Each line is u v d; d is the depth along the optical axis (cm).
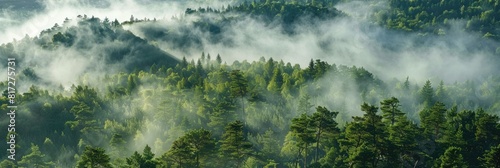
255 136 10619
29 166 8712
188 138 6850
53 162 9594
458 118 8400
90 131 10919
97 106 12612
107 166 6366
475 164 6962
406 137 6906
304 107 11575
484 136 7306
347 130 6975
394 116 7931
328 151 8125
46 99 13075
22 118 11956
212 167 7175
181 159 6812
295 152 8925
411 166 7456
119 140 9256
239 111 12044
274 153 9250
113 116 12375
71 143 10825
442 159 6166
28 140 11075
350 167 6662
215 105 12031
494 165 6003
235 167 8075
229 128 7106
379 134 6819
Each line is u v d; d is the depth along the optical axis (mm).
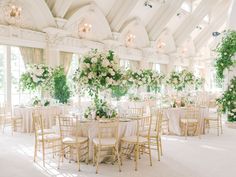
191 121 7207
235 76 8992
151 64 15984
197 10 15297
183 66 19000
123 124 5031
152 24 14555
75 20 10805
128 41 14242
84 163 5004
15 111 8086
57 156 5473
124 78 5273
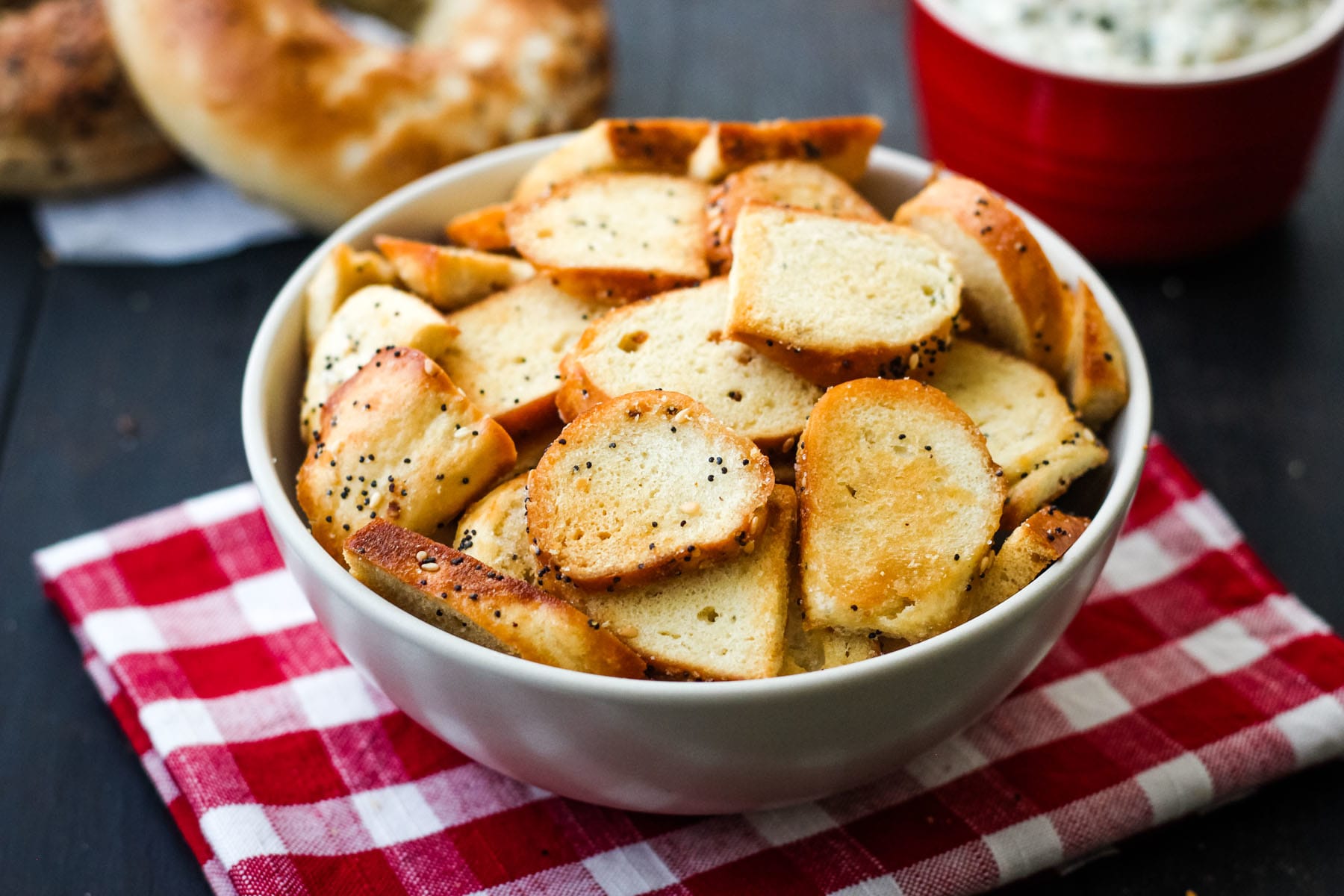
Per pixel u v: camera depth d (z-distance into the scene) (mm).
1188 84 486
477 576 350
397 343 390
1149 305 530
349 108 527
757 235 390
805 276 386
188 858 402
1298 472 481
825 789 371
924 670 341
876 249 393
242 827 386
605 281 401
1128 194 515
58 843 405
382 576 354
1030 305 398
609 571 356
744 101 603
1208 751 398
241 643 430
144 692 414
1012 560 366
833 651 360
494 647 355
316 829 391
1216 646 424
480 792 399
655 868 383
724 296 394
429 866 385
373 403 375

━━━━━━━━━━━━━━━━━━━━━━━━━━━━━━

WORK INSTRUCTION |
In your copy, omit the pictures and restate every line of the data word for word.

SOLUTION FOR THIS PROBLEM |
Each line is u v d; d is the depth along the optical axis (cm).
255 136 10619
29 166 8712
188 138 6850
53 162 9594
458 118 8400
90 131 10919
97 106 12612
107 166 6366
475 164 6962
406 137 6906
304 107 11575
484 136 7306
347 130 6975
394 116 7931
328 151 8125
46 99 13075
22 118 11956
212 167 7175
181 159 6812
295 152 8925
411 166 7456
119 140 9256
239 111 12044
274 153 9250
113 116 12375
71 143 10825
442 159 6166
28 140 11075
350 167 6662
215 105 12031
494 165 6003
235 167 8075
229 128 7106
379 134 6819
Each line is u v d; d is the depth along the optical axis (mm).
191 121 7207
235 76 8992
151 64 15984
197 10 15297
183 66 19000
123 124 5031
152 24 14555
75 20 10805
128 41 14242
84 163 5004
15 111 8086
57 156 5473
124 78 5273
Per pixel u v: camera depth d (z-distance into the scene) (mm).
1188 84 486
477 576 350
397 343 390
1149 305 530
349 108 527
757 235 390
805 276 386
188 858 402
1298 472 481
825 789 371
924 670 341
876 249 393
242 827 386
605 281 401
1128 194 515
58 843 405
382 576 354
1030 305 398
609 571 356
744 101 603
1208 751 398
241 643 430
144 692 414
1012 560 366
833 651 360
494 647 355
316 829 391
1216 646 424
480 792 399
655 868 383
724 296 394
429 866 385
373 403 375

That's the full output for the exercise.